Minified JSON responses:
::::::::::
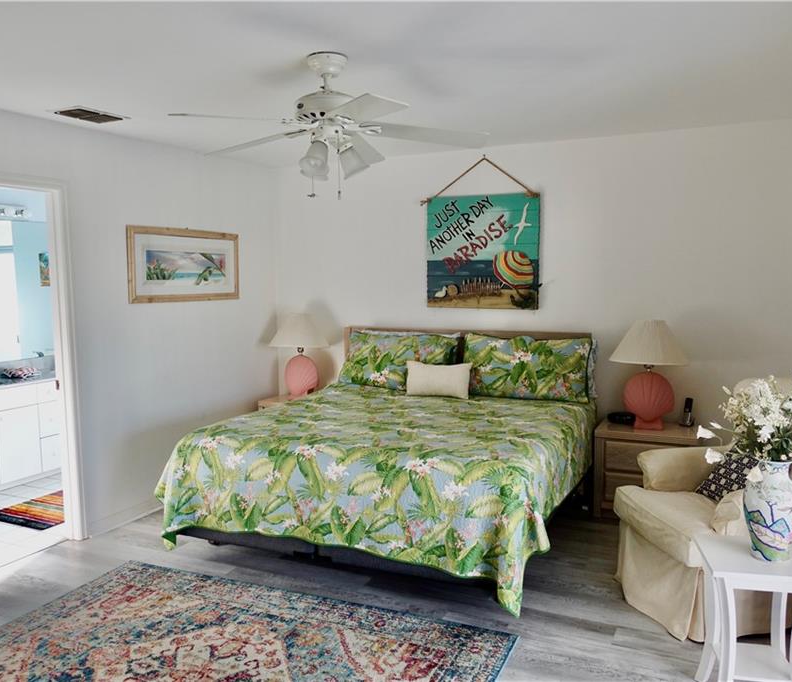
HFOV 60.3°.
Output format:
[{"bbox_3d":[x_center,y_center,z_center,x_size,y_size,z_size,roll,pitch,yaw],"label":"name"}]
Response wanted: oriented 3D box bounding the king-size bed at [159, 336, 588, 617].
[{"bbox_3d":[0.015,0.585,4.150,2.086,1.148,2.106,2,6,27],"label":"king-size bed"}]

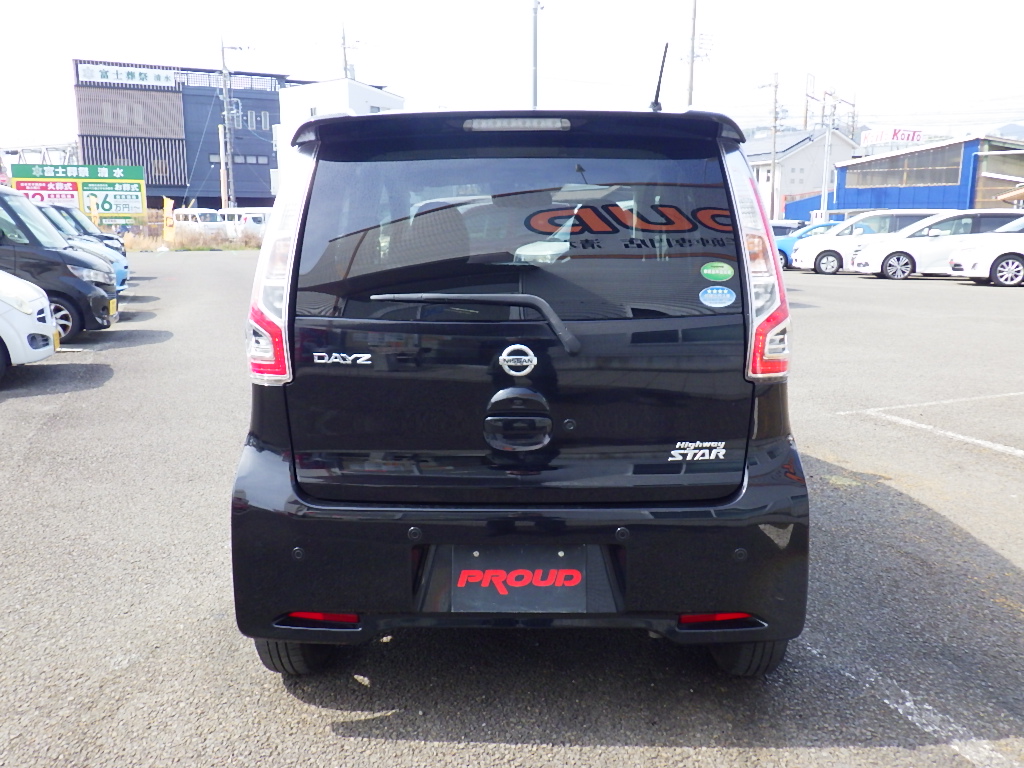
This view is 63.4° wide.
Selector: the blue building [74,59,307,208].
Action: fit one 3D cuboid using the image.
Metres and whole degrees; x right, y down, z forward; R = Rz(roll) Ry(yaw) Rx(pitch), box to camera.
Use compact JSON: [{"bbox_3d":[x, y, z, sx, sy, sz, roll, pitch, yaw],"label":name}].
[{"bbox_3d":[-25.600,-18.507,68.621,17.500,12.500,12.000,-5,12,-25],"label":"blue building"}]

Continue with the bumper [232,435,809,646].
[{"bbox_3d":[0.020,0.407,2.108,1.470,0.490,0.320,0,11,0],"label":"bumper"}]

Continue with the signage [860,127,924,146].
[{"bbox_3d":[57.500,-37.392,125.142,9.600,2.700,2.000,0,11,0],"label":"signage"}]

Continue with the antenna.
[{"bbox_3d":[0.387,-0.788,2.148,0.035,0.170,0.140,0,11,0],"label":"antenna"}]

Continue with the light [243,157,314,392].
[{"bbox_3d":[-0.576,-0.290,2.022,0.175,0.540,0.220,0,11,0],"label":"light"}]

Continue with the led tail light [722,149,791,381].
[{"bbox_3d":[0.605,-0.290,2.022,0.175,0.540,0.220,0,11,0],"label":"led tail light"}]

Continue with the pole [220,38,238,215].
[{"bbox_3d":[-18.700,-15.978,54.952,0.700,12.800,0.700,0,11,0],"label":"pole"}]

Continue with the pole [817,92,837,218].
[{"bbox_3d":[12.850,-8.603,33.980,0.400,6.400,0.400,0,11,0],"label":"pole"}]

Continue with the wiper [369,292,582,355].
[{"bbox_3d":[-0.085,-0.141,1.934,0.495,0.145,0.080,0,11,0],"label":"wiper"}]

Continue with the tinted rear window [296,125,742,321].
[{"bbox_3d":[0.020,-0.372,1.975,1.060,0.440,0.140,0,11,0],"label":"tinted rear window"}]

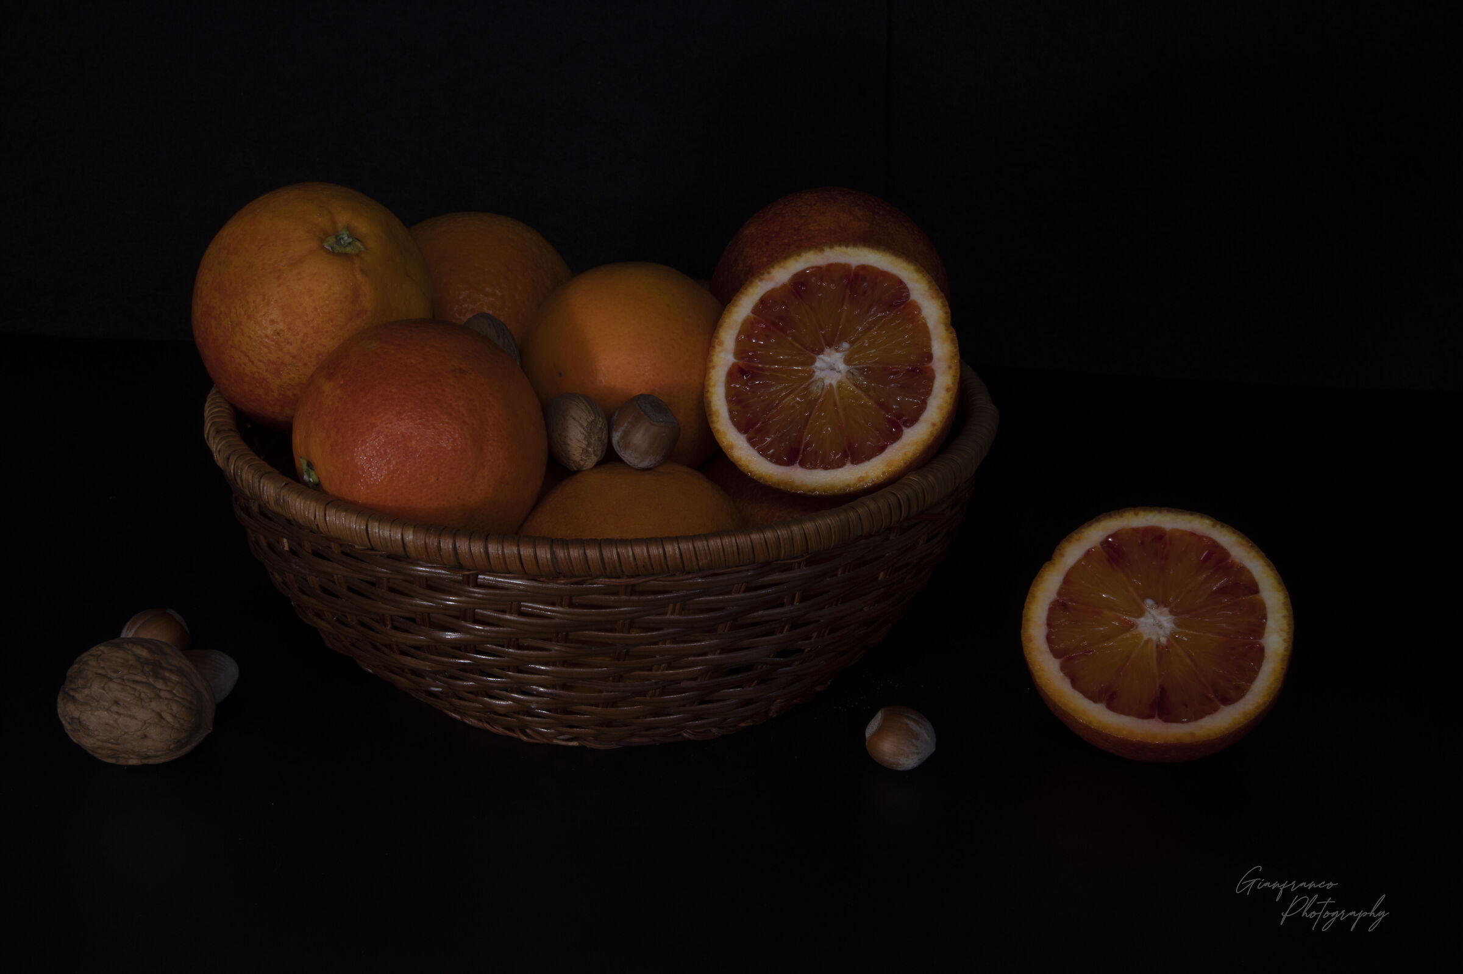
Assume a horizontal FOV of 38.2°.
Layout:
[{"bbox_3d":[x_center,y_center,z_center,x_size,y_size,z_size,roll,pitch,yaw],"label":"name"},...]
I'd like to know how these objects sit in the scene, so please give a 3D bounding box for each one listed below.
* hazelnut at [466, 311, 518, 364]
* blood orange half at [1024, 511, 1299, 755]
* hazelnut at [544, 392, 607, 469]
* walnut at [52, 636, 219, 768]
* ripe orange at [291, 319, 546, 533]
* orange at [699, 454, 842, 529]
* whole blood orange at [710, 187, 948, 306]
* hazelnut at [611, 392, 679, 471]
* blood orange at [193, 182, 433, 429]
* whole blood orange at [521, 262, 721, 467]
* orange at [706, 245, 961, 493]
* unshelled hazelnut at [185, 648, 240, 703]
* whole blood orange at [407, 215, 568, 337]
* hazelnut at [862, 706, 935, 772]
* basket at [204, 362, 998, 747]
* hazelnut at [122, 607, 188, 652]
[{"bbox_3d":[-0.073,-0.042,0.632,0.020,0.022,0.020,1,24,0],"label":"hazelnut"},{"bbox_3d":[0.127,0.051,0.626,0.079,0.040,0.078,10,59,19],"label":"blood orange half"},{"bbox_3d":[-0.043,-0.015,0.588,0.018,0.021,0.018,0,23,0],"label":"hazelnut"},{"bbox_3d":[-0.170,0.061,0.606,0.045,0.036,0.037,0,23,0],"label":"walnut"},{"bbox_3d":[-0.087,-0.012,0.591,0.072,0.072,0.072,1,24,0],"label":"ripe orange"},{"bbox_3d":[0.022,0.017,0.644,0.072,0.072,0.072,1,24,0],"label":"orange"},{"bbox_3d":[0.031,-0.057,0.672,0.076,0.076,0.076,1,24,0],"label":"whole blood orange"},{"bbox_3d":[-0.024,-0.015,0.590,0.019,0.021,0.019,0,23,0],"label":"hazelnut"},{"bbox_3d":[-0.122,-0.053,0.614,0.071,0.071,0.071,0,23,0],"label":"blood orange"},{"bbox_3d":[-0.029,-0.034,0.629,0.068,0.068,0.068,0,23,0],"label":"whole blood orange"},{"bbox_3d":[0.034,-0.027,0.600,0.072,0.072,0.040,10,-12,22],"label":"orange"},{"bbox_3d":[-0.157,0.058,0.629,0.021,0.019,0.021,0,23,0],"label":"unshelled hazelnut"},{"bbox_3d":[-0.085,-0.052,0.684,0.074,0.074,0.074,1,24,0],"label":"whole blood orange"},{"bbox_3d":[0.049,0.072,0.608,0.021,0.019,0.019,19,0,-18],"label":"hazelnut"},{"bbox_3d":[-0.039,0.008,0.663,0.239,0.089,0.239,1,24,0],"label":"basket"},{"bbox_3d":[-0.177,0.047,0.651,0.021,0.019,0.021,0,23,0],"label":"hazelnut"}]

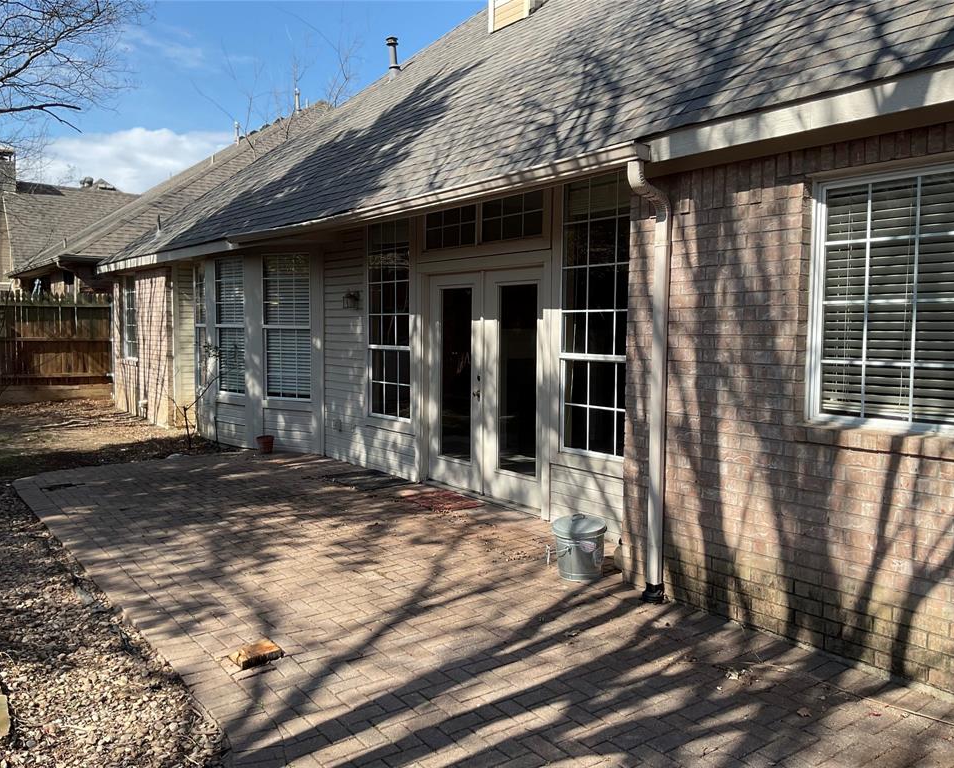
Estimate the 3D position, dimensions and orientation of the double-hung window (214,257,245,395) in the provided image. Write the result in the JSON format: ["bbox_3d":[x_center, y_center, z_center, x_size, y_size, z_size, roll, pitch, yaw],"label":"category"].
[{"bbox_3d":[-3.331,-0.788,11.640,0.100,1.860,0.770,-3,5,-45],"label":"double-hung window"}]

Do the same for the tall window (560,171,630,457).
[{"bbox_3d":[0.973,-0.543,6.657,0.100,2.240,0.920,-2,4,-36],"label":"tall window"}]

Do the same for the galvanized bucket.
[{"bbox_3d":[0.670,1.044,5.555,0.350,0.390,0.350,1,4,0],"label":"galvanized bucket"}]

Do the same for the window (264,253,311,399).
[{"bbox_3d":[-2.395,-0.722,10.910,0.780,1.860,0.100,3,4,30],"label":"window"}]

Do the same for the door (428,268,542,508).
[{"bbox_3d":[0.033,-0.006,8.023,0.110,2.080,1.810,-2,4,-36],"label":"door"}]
::::::::::
**PROBLEM STATEMENT**
Your answer should be the lines above, from the line containing "511, 1299, 755]" up to and including the line containing "362, 998, 747]", reproduced exactly and with nothing else.

**EXERCISE RESULT**
* blood orange half at [1024, 511, 1299, 755]
* hazelnut at [544, 392, 607, 469]
* walnut at [52, 636, 219, 768]
* ripe orange at [291, 319, 546, 533]
* orange at [699, 454, 842, 529]
* whole blood orange at [710, 187, 948, 306]
* hazelnut at [611, 392, 679, 471]
* blood orange at [193, 182, 433, 429]
* whole blood orange at [521, 262, 721, 467]
* orange at [706, 245, 961, 493]
* unshelled hazelnut at [185, 648, 240, 703]
* whole blood orange at [407, 215, 568, 337]
* hazelnut at [862, 706, 935, 772]
* basket at [204, 362, 998, 747]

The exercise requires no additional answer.